This lesson is still being designed and assembled (Pre-Alpha version)

CVMFS distributed file system

Overview

Teaching: 10 min
Exercises: 0 min
Questions
  • What is cvmfs

Objectives
  • Understand the roles of the CVMFS.

CVMFS

What is CVMFS and why do we need it?
DUNE has a need to distribute precompiled code to many different computers that collaborators may use. Installed products are needed for four things:

  1. Running programs interactively
  2. Running programs on grid nodes
  3. Linking programs to installed libraries
  4. Inspection of source code and data files

Results must be reproducible, so identical code and associated files must be distributed everywhere. DUNE does not own any batch resources – we use CPU time on computers that participating institutions donate to the Open Science Grid. We are not allowed to install our software on these computers and must return them to their original state when our programs finish running so they are ready for the next job from another collaboration.

CVMFS is a perfect tool for distributing software and related files. It stands for CernVM File System (VM is Virtual Machine). Local caches are provided on each target computer, and files are accessed via the /cvmfs mount point. DUNE software is in the directory /cvmfs/dune.opensciencegrid.org, and LArSoft code is in /cvmfs/larsoft.opensciencegrid.org. These directories are auto-mounted and need to be visible when one executes ls /cvmfs for the first time. Some software is also in /cvmfs/fermilab.opensciencegrid.org.

CVMFS also provides a de-duplication feature. If a given file is the same in all 100 releases of dunetpc, it is only cached and transmitted once, not independently for every release. So it considerably decreases the size of code that has to be transferred.

When a file is accessed in /cvmfs, a daemon on the target computer wakes up and determines if the file is in the local cache, and delivers it if it is. If not, the daemon contacts the CVMFS repository server responsible for the directory, and fetches the file into local cache. In this sense, it works a lot like AFS. But it is a read-only filesystem on the target computers, and files must be published on special CVMFS publishing servers. Files may also be cached in a layer between the CVMFS host and the target node in a squid server, which helps facilities with many batch workers reduce the network load in fetching many copies of the same file, possibly over an international connection.

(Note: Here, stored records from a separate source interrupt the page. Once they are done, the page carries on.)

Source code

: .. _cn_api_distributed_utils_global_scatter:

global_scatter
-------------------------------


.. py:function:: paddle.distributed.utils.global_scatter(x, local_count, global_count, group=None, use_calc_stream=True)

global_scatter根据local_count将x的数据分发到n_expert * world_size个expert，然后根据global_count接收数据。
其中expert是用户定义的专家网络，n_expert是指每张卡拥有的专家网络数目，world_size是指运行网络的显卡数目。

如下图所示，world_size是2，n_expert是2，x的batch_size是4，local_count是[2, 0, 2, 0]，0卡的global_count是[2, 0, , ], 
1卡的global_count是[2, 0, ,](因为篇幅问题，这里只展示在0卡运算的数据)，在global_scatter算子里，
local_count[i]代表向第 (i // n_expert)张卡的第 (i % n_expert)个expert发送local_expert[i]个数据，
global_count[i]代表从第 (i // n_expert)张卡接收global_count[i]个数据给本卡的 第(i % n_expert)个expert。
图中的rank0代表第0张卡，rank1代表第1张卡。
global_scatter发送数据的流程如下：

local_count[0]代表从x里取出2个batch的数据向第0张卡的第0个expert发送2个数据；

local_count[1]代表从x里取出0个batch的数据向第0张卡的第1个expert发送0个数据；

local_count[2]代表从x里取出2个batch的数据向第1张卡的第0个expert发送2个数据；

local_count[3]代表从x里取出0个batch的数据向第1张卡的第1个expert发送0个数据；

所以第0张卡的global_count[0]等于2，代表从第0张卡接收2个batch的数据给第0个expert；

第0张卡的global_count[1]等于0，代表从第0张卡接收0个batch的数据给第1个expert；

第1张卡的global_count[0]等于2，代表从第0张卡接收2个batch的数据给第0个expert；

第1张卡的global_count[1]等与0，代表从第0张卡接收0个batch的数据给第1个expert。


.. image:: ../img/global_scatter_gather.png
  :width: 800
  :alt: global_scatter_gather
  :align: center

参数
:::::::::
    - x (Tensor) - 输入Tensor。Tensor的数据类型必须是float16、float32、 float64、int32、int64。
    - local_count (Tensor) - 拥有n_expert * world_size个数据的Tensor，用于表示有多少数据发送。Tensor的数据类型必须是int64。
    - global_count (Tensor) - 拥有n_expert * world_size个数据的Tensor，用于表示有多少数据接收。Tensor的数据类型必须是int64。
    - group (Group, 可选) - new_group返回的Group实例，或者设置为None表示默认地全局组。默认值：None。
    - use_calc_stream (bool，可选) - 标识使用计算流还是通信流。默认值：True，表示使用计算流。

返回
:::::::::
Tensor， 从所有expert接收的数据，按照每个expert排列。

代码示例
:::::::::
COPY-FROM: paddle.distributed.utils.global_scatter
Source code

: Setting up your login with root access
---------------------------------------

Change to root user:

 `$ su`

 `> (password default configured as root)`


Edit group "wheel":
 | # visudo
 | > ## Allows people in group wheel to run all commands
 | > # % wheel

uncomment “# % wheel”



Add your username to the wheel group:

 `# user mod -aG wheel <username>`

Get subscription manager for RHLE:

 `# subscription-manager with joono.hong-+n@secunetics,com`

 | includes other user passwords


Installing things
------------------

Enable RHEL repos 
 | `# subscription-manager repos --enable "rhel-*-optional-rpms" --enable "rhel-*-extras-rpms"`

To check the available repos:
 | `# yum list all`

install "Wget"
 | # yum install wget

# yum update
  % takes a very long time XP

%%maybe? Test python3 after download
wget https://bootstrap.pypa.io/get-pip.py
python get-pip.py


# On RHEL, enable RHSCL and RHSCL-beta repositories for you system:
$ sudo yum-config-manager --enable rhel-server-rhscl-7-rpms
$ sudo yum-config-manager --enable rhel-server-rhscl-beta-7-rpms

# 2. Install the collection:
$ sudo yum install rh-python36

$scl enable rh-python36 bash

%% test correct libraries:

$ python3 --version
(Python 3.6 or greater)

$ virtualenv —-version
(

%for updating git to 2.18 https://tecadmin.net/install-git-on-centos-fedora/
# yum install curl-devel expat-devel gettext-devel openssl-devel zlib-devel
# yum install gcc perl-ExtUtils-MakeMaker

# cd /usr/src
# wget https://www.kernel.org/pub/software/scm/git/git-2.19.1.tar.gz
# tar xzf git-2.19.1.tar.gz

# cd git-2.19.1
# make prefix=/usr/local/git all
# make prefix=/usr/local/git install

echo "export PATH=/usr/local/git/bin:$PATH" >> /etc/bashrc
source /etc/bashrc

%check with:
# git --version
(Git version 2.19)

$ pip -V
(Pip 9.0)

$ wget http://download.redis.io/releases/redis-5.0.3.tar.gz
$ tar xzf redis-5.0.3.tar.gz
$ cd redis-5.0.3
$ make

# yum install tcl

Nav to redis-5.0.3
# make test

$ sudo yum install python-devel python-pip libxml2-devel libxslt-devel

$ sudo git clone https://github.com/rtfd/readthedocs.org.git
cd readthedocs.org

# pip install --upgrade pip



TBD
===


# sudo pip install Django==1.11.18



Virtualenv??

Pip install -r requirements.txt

CVMFS also has a feature known as “Stashcache” or “xCache”. Files that are in /cvmfs/dune.osgstorage.org are not actually transmitted in their entirety, only pointers to them are, and then they are fetched from one of several regional cache servers or in the case of DUNE from Fermilab dCache directly. DUNE uses this to distribute photon library files, for instance.

CVMFS is by its nature read-all so code is readable by anyone in the world with a CVMFS client. CVMFS clients are available for download to desktops or laptops. Sensitive code can not be stored in CVMFS.

More information on CVMFS is available here

Exercise 6

  • cd /cvmfs and do an ls at top level
  • What do you see–do you see the four subdirectories (dune.opensciencegrid.org, larsoft.opensciencegrid.org, fermilab.opensciencegrid.org, and dune.osgstorage.org)
  • cd dune.osgstorage.org/pnfs/fnal.gov/usr/dune/persistent/stash/PhotonPropagation/LibraryData

Key Points

  • CVMFS distributes software and related files without installing them on the target computer (using a VM, Virtual Machine).